Passage for review –
§ §
An overview of key points to bear in mind or tactics to bring into play in case of an online incursion by members of anyone’s so-called “Cyber Army”
Harsh as it might seem, treat all former contacts that reappear after an absence with neutral (not hostile) caution. Accounts do get hacked, and occasionally, people do get recruited to “the other team”. If you had a really trusted contact and you didn’t put a challenge/response protocol* in place so you could verify their identity, then you have to assume there is a 50% chance they are not the person you once knew until they can prove themselves.
*Establish a challenge/response protocol with your trusted contacts. This is an agreed question you can ask the other person and an agreed response they must give. Like a password reminder. Tip: Do NOT use any of your existing password reminder Q&A’s!!
New accounts, especially breathlessly dramatic ones, should also be treated with measured caution. Wait for verification of all news, especially any that will have serious or long term repercussions. We learned this the hard way when a very plausible fraud appeared on Twitter in the middle of protest and declared that bit.ly shortened links were blocked in Iran. The ensuing panic and last minute changes caused a lot of people a lot of unneccessary extra effort.
§ §
Input data –

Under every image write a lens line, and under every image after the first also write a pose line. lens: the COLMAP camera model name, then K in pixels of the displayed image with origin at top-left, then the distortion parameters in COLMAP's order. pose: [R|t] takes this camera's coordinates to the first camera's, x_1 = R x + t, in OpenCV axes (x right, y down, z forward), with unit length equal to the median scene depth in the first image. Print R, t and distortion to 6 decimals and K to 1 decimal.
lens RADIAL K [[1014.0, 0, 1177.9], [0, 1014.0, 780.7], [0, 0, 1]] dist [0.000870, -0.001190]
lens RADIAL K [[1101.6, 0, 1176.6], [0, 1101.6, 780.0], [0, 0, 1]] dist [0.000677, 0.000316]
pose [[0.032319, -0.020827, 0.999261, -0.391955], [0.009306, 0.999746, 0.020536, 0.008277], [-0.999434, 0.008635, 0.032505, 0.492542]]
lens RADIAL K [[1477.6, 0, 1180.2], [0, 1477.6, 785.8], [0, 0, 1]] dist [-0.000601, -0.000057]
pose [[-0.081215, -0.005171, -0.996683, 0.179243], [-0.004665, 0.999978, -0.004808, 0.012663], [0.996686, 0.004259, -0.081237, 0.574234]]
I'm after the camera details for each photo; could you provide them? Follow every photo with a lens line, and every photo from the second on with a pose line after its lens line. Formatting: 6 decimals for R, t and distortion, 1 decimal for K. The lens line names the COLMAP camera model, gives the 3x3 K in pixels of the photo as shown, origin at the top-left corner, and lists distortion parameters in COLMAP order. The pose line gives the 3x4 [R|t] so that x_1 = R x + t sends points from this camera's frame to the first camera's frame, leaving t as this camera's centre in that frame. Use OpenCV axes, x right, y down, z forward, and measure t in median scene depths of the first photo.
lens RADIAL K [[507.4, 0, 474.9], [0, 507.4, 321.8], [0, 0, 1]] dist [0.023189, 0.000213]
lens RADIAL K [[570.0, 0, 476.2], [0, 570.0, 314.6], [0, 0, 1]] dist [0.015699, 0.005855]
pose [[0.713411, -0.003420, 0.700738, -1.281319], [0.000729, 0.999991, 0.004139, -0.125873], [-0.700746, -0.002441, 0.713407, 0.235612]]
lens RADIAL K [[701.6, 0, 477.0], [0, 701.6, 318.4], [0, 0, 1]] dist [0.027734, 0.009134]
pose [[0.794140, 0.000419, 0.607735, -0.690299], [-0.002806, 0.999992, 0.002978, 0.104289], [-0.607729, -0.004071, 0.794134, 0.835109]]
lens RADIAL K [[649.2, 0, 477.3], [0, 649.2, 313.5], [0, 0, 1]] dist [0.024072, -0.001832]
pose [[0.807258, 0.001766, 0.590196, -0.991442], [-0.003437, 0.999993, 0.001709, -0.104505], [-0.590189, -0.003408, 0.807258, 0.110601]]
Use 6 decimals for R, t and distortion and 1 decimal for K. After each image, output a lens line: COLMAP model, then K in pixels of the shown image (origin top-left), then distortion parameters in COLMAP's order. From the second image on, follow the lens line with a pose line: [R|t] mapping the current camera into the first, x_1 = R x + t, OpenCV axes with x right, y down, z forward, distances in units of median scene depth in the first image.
§ §
Tasks and exercises –
1 – Answer these questions about the guide on online incursions:
(a) If a trusted contact reappears and no challenge/response protocol was set up, what chance should you assume that they are not the person you once knew?
(b) What should you avoid using when setting up a challenge/response protocol?
(c) What did the fraud on Twitter declare?
2 – Pick up the guide on online incursions after its last sentence and write the next paragraph.
The entries above play no part in this exercise.

Answers to this exercise –
1 –
(a) A 50% chance.
(b) Any of your existing password reminder Q&As.
(c) That bit.ly shortened links were blocked in Iran.

2 –
“Breaking News” reports always seem to demand an urgent response, where in fact they should be treated as “unconfirmed news“. As we all know, a lie is halfway around the social network world before the truth has got its pants on. So, as always, wait and verify, verify, verify. Remember that even the most experienced social media users and big name mass media outlets like the BBC, CNN etc have all been fooled by fake news. If you do happen to post a false report in good faith, you should be prepared to spend at least as much time retracting it and letting everyone know, than the time you spent sharing it.
Mark unconfirmed status updates as UNCONFIRMED or UNCONF. Do not remove text that identifies news as unconfirmed when re-tweeting or re-posting.
Watch out for private message requests or emails containing sensational news, documents, image, videos etc. asking you to share news. Suggest to whoever sent it that they post it themselves and you (might) share their update. If they claim to be unable to use or create a social network account, suggest they use posterous.com. Any text emailed to email@example.com is instantly posted as a blog that can be activated and shared. Look for the information being shared with you privately using search to see if it can be verified, or if anyone is posting warnings about it.
Take responsibility for your online safety and security.
- Change to a strong password and keep changing it, if not daily then as often as you can.
- Scan your computer to check for intrusions, keyloggers, rootkits, malware, and trojans and keep your security software up to date.
- Make sure that your recovery details for websites like Twitter, FaceBook & blogs etc are accurate and up to date.
- Protect the email accounts you use to register with websites and services.
- Use https to acces websites and services, so that when you do connect, the information you send is encrypted.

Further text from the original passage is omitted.